In the rush to try out and evaluate cloud computing offerings, especially PaaS, have you considered a major aspect of how you will build your app? Your users.

Have you considered the following questions before you write your app?  What kind of users do I have? What kind of capabilities or restrictions would they have? Where are they located? Which language do they use? Do they have special requirements for seeing the information in a specific way?

Note that the users not only affect the way your application is designed, but also how you can grow or target the user base of your application. This blog is not about user centric design, but more on specific support you may need on the platform you are developing.

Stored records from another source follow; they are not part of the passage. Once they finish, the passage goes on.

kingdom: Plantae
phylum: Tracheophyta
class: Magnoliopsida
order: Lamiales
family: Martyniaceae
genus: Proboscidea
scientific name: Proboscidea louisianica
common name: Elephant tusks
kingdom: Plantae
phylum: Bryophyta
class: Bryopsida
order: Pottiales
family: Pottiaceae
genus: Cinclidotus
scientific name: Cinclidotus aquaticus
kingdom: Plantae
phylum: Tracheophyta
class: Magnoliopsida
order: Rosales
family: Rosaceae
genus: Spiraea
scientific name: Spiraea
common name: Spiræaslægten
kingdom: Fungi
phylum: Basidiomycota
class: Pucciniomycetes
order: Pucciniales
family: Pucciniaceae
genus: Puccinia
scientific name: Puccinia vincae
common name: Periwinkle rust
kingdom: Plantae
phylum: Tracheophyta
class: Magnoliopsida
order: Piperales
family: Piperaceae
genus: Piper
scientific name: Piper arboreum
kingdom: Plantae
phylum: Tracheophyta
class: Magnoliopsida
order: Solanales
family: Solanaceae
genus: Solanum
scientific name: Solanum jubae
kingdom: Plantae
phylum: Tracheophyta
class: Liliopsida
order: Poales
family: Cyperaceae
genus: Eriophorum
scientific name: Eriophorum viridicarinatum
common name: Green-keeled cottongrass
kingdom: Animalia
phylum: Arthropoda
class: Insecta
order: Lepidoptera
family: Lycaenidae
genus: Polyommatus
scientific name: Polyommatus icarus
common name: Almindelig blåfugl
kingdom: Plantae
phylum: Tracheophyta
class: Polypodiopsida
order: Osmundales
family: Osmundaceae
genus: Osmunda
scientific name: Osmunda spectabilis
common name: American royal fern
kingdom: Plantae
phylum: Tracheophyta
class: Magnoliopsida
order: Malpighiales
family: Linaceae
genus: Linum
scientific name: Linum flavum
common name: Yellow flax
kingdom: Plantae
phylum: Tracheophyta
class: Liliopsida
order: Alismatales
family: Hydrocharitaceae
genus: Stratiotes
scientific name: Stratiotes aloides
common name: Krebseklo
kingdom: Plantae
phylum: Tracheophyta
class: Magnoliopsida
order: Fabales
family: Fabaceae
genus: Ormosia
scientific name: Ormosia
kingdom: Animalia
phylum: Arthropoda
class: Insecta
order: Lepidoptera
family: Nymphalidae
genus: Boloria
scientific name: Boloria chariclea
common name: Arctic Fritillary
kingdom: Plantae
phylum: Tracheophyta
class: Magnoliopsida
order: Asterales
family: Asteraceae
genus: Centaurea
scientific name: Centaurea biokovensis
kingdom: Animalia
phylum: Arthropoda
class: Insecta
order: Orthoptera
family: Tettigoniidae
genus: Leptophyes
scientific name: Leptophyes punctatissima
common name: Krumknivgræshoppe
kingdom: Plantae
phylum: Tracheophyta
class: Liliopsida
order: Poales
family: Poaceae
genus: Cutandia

Did you just think you will develop and deploy the app and will consider these questions a bit later when you have better traction with your users? Think again from the perspective of a business application user. 

The moment you realize that you have a multi-language,  multi-location user base, the fun starts. Anyone who has dealt with formats for displaying addresses to different parts of the world (German vs US addresses come to mind) or have to accommodate for users residing in different time zones, or with accessibility needs knows what I am talking about and is probably chuckling by now.

Lately, I have been using this analogy a lot. I usually determine the utility of a platform by the ratio of the application vs systems code writing TIME spent in your total application that is written by the application programmer. Ideally, the app programmer writes very little systems code, and spends most of the time writing application code. The graph may look like this. The red little dot is where I want to be. 

 

Picture 32

User capabilities and definition is yet another area where you may spend a lot of systems code to enable an application if you do not choose your platform right. The user identity determines the access to the application(s) at various levels, from systems to component access to field data in Force.com. There is a great article about security that you can refer to on that specific topic here

The user identity also determines where a user is residing, what language (s)he communicates in, address formats, etc. This is metadata that helps in establishing the way the data is presented to the user in a local timezone, with the appropriate language, etc. Building this kind of systematic support is costly, error prone and somewhat tedious. I am well aware of many developers, systems or app, who would be mostly discouraged if most of their time was spent on building user metadata services themselves.

Enterprise Business apps are multi national, multi local, multi time
zone, multi device these days. Force.com has a rich support of defining
and utilizing user information.

Managing user metadata is an administrator function in Force.com.
Developing user services is not a developer function. The developer does
not need to build the localization, timezone, etc. services. They can
be programmatically enabled, via the APIs, or declaratively set for
users. The main point is the platform comes with  a rich set of "properties" that help
drive the customization of the app for a specific user. Knowing that
they are there should make you think next time you evaluate other
platforms when you have a multi language, multi time zone, multi currency, multi device … user base. 

If you were wondering the full set of features that are available to you decleratively, here is a small tip. In your organization as an administrator role, look at the definition of a user more closely.  Open up Administration Functions > Manage Users and select a random user. It should look somewhat like this, with a rich set of properties. 

Picture 33

Wondering about how to use the localization, languages? Press the little link "Help with this Page" on the right hand corner and check out the "Understanding Language, Locale and Currency" documentation and see how without programming you can enable the language the system should be displaying data, the timezones they are presented in, etc. The help has a lot of details that are already built into the platform that you may now know about, such as how a corporation can support multiple currencies, how should a users address is represented for a specific locale. 

There is a lot of info there, my role is to point out that user management is not a service that you should build yourself but should be able to utilize. It is part of the platform. As a matter of fact, it must be part of any serious platform.

Now, compare this with IaaS platforms where you need to roll all this functionality on your own. That is not flexibility, this is just plain waste of time. Compare with other PaaS platforms where you may be able to tap into a user profiles, such as Google App Engine. Do those platforms give you the flexibility to tap into or utilize the rich user management information regarding users timezone, locale, language, mobility, just to name a few? You will not have the full gamut of services that ARE REQUIRED for any BUSINESS app. You will not find the level of the support you will need as an app developer, you will have to consider building the services for supporting a variety of users on your own. 

Is that where you should focus your time? Or should you be focusing on the application logic instead? Something to think about, especially if you are in the process of evaluating cloud platforms.